MoE<-sqrt(as.numeric(attr(sm,"var")))*qnorm(0.95);

print(MoE)

0.01200602

• Thanks everyone. Elizabeth, I did add the code you suggested and it produced a percent_se of .0275. I presume the is a standard error of 2.75% (not .0275%), correct? And presuming all this is on the right track, what is the code to get the margin of error (let's say for the 90% confidence interval with its factor of 1.645)?

• The calculation above should use qnorm(0.95) for a 90% CI

• Thanks David, and in my original code with the additions provided by Elizabeth, how do I then utilize qnorm(0.95) to get the margin of error?

And do you agree that standard error is 2.75% (not .0275%)?

• The "output" from the calculation is a fraction so you need to multiply by 100 to get a percent.

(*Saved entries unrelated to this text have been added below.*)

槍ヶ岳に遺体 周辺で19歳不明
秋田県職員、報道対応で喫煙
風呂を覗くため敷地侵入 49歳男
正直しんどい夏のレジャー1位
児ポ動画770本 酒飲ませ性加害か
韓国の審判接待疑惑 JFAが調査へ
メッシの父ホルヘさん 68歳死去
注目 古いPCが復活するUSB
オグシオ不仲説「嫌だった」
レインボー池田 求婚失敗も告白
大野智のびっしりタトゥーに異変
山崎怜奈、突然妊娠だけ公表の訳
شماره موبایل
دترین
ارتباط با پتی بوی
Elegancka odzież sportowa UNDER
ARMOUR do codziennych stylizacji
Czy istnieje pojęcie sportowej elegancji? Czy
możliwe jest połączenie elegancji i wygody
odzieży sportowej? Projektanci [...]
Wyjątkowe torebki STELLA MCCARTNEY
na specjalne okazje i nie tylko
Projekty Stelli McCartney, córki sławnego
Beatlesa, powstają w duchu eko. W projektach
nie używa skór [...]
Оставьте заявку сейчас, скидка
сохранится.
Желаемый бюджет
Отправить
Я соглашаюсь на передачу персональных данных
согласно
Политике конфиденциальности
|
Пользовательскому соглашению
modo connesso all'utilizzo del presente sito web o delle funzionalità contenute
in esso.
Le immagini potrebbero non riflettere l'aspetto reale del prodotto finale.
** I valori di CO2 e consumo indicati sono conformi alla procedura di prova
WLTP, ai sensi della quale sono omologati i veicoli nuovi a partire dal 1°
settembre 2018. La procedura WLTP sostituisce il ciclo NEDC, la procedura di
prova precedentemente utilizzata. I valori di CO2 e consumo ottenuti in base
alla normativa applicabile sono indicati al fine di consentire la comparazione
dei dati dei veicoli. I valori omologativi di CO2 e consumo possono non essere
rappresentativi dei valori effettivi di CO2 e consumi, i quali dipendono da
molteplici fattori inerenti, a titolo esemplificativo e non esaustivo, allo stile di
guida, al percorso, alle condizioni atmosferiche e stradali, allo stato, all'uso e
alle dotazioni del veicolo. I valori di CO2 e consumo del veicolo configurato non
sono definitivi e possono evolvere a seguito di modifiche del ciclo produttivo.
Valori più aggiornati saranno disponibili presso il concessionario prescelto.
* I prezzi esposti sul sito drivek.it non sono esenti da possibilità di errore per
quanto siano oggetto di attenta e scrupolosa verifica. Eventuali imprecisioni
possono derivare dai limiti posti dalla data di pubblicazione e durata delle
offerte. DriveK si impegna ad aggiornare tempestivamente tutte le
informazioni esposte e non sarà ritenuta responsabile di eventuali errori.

the number qnorm(0.95) is 1.644854  If you look in the ACS handbook chapter 8 they use 1.645 to convert a standard error (SE) to a margin of error (MoE) which is what you get when you round qnorm(0.95) up.  This gives a conservative estimate for the MoE.  In my survey package example the output from the svymean function is complicated (use str to see the actual structure of the return from svymean).  The variance of the mean is in an attribute.  The SE is the square root (sqrt) of the variance.  You then scale the SE to get the MoE.  FYI you can use svymean on a categorical variable and it will give the fractions for the various categories along with the SE for each category.  You still need to use the attr function to extract the variance covariance matrix.   In the case of multiple categories the SE is sqrt(diag(attr(svymean(x),"var")))  The advantage of using svymean is that it will give a better estimate than using svytable and then applying the ratio calculation in chapter 8 of the ACS  handbook.

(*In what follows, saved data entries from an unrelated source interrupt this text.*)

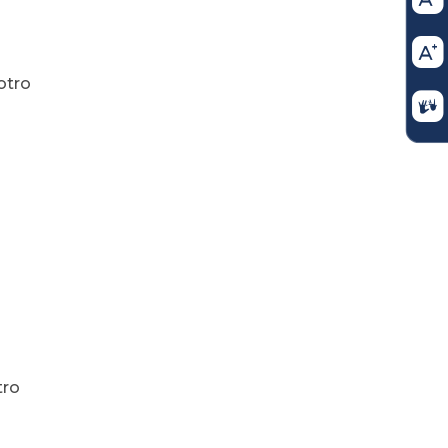
otro
tro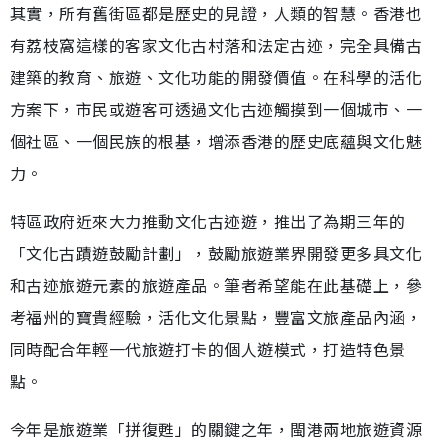
其實，所有舊街區都是歷史的見證，人類的智慧。香港也
有荔枝窩這樣的客家文化古村落和法定古迹，完全具備古
建築的教育、旅遊、文化功能的開發價值。在科學的活化
方案下，市民或遊客可透過文化古迹觸摸到一個城市、一
個社區、一個民族的根基，增添香港的歷史底蘊與文化魅
力。
特區政府近來大力推動文化古迹遊，推出了為期三年的
「文化古蹟遊鼓勵計劃」，鼓勵旅遊業界開發更多具文化
和古迹旅遊元素的旅遊產品。筆者希望能在此基礎上，參
考福州的寶貴經驗，活化文化景點，豐富文旅產品內涵，
同時配合年輕一代旅遊打卡的個人遊模式，打造特色景
點。
今年是旅遊業「拼復甦」的關鍵之年，閩港兩地旅遊資源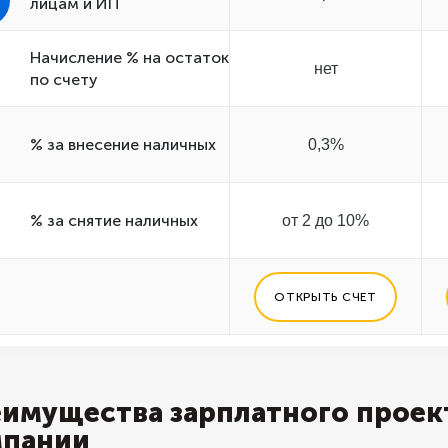
лицам и ИП
Начисление % на остаток
нет
по счету
% за внесение наличных
0,3%
% за снятие наличных
от 2 до 10%
ОТКРЫТЬ СЧЕТ
имущества зарплатного проек
мпании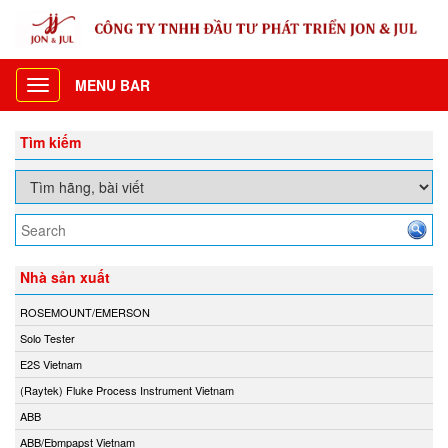
MENU BAR
Toggle
navigation
Tìm kiếm
Nhà sản xuất
ROSEMOUNT/EMERSON
Solo Tester
E2S Vietnam
(Raytek) Fluke Process Instrument Vietnam
ABB
ABB/Ebmpapst Vietnam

As a note I like to use the "oldest" and simplest package to make a calculation.  This means that I prefer the "survey" package over "srvyr" package

• I just completed the calculation of SE and SOE manually, following the Census guide. And what I got was the Variance is .0275, the SE was .166 and the MOE is .273. So it appears that the code provided by Elizabeth yielded the Variance -- Although eyeing the data that seemed to be what I would expect for a margin of error. Suggestions?

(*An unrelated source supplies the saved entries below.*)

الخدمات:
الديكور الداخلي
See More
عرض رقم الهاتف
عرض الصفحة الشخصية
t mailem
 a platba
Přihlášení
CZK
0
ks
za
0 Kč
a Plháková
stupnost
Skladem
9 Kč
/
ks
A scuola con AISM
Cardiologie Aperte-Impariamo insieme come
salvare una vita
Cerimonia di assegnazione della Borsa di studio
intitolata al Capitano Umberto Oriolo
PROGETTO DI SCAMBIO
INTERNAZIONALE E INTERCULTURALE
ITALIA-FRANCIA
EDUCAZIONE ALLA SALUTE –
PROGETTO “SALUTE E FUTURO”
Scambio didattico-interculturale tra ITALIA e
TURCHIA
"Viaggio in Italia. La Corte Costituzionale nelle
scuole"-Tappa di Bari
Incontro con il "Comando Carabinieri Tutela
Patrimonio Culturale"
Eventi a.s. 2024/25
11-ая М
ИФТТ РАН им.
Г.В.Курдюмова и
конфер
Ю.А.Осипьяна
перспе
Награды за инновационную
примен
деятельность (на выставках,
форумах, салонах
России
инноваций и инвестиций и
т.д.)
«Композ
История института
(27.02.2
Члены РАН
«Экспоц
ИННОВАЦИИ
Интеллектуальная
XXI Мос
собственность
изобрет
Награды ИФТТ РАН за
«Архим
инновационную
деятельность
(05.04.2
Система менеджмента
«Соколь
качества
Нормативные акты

• Forget the most recent post, I made an error in the excel spreadsheet with the manual calculation -- with a correction, I do get a SE of .0275. My question on getting to the MOE still stands however.

• what state and puma are you using ?

• Nevada, 2021 5YR ACS, all PUMAs

• I double checked, my table was drawn from NV PUMA #200, 2021 5YR ACS microdata

• Thanks for the info.  I assume that you mean PUMA FIPS 00200 (PUMAs have 5 digits).  Also where did you get OVERLIHTC   LIHTC is a HUD "variable" which is based on the AMI (Area median income).  Where did you get the AMI ?  I would like to recreate your calculation using my R program.

Thanks,

Dave

• I think David has much more statistical expertise than I do, so if he disagrees I would defer to him. I typically estimate the MOE by multiplying the SE by the critical value. I typically use 95% CI in my work and use 1.96.